Movie-Kritik: Il comandante e la cicogna
Bildquelle: 
www.filmcoopi.ch

Eine Stadt, bewacht durch die grossen Köpfe und Nationalhelden Italiens - unter anderem Guiseppe Garibaldi, Cazzaniga, Giacomo Leopardi und Leonardo Da Vinci. Die in Stein verewigten Persönlichkeiten beobachten bestürzt den Kurs, den Italien eingeschlagen hat. Zu ihren Füssen erleben die Italiener den alltäglichen Wahnsinn, wie etwa eine Parklücke zu erobern oder einen Job zu finden, um die Miete bezahlen zu können. Der italienische Regisseur Silvio Soldini, der schon Spiel- und Dokumentarfilme wie «Cosa voglio di più» oder «Un piede in terra, l’altro in mare» gedreht hat, erzählt in seinem neusten Werk «Il comandante e la cicogna» nicht nur eine schöne Geschichte mit teils lustigen, teils tragischen Figuren, sondern übt Kritik. Er weiss diese gekonnt einzusetzen, in dem er Garibaldi, Cazzaniga, Leopardi und da Vinci sprechen und «ihrer» Entrüstung über das moderne und korrupte Land freien Lauf lässt.

 

Bild 1: Der Witwer Leo im Kreis seiner Kinder und (Bild 2) mit seiner verstorbenen und Kaffee schnüffelnden Frau. (Mit Maus über Bild fahren) 

 

Während sich der alltägliche Wahnsinn draussen zuträgt, hat Leo (Valerio Mastandrea, «Romanzo di una strage») andere Sorgen. Er wurde vor ein paar Jahren Witwer und ist alleinerziehender Vater zweier pubertierender Kinder. Diese müllen ihm die Wohnung zu und auch das Nachtessen will keiner von beiden kochen. Mastandrea nimmt man die Rolle des liebevollen, aber auch naiven und überforderten Vater bis zum Schluss ab. Er sieht immer extrem Mitleid erregend aus, vor allem wenn er seiner Tochter (Neo-Schauspielerin Serena Pinto) aus der Patsche helfen muss, weil ein pornografisches Video von ihr im Internet im Umlauf ist. Also wendet er sich verzweifelt an den Anwalt Malaffano (Luca Zingaretti, «Asterix und Obelix – Im Auftrag ihrer Majestät»), der mit grossen Worten um sich wirft und den ohnehin schon gehetzten Vater noch mehr aus der Bahn wirft.

 

Italiens Shooting Star Rohrwacher 

 

Mit Sohn Elia (Jungschauspieler Luca Dirodi), der heimlich einen Storch aufzieht, versteht sich Leo nicht mehr, denn dieser redet kaum mit seinem Vater und klaut stattdessen Froschschenkel, um seinen Storch Augustina zu füttern. Wenn es der nahe am Kollaps stehende Vater endlich geschafft hat, die Wohnung einigermassen aufzuräumen, taucht nachts auch noch der Geist seiner verstorbenen Frau Teresa (Claudia Gerini, «The Passion of the Christ») auf. Sie macht sich Sorgen, ob noch genug Kaffee im Haus ist, da sie den Geruch vermisst und jeden Abend an der Dose schnuppert. Gerini mimt die flippige und unkonventionelle Ehefrau, die sich schon zu Lebzeiten wenig aus Regeln zu machen schien, äusserst amüsant und beweist, dass sie sich durchaus immer noch im Bikini sehen lassen kann.

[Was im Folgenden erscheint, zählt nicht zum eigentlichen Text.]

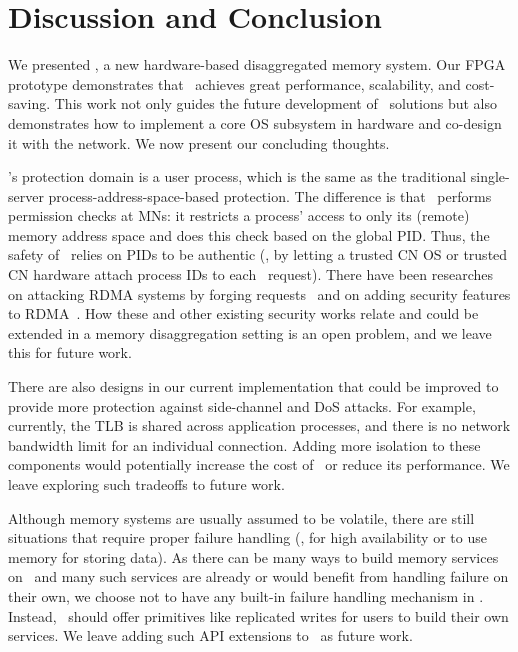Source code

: \section{Discussion and Conclusion}
\label{sec:clio:discussion}

We presented \sys, a new hardware-based disaggregated memory system.
Our FPGA prototype demonstrates that \sys\ achieves great performance, scalability, and cost-saving.
This work not only guides the future development of \md\ solutions
but also demonstrates how to implement a core OS subsystem in hardware and co-design it with the network.
We now present our concluding thoughts.

\sys’s protection domain is a user process, which is the same as the traditional single-server process-address-space-based protection. The difference is that \sys\ performs permission checks at MNs: it restricts a process’ access to only its (remote) memory address space and does this check based on the global PID. Thus, the safety of \sys\ relies on PIDs to be authentic (\eg, by letting a trusted CN OS or trusted CN hardware attach process IDs to each \sys\ request). There have been researches on attacking RDMA systems by forging requests~\cite{ReDMArk-security21} and on adding security features to RDMA~\cite{1RMA,sRDMA-ATC20}. How these and other existing security works relate and could be extended in a memory disaggregation setting is an open problem, and we leave this for future work.

There are also designs in our current implementation that could be improved to provide more protection against side-channel and DoS attacks.
For example, currently, the TLB is shared across application processes,
and there is no network bandwidth limit for an individual connection.
Adding more isolation to these components would potentially increase the cost of \sysboard\ or reduce its performance.
We leave exploring such tradeoffs to future work.

Although memory systems are usually assumed to be volatile, %
there are still situations that require proper failure handling (\eg, for high availability or to use memory for storing data).
As there can be many ways to build memory services on \sys\ 
and many such services are already or would benefit from handling failure on their own,
we choose not to have any built-in failure handling mechanism in \sys.
Instead, \sys\ should offer primitives like replicated writes for users to build their own services.
We leave adding such API extensions to \sys\ as future work.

Doch nicht nur Leo hat Sorgen. Die Künstlerin Diana (Alba Rohrwacher, «Die Einsamkeit der Primzahlen») träumt in den Tag hinein, immer in der Hoffnung irgendwo ihr Glück zu finden. Verzweifelt versucht sie bei verschiedenen Arbeitgebern ihren Lohn einzufordern. Die völlig verängstigte Frau gibt sich alle Mühe den Sekretärinnen die Stirn zu bieten, doch diese unterbrechen ihr nervöses Gepiepse mit dem Erheben ihrer manikürten Zeigefingers und nehmen Diana den Wind aus den Segeln. Rohrwacher passt mit ihrer elfenhafte Ausstrahlung gepaart mit ihrem schauspielerischen Talent perfekt in die Rolle der verhuschten und mädchenhaften Diana und beweist schauspieltechnisch, dass sie nicht umsonst als Italiens Shootingstar gefeiert wird.

 

 

Bild 1: Die Künstlerin Diana sorgt für Lichtblicke in Leos Leben, aber (Bild 2) auch für zusätzlichen Nervenkitzel.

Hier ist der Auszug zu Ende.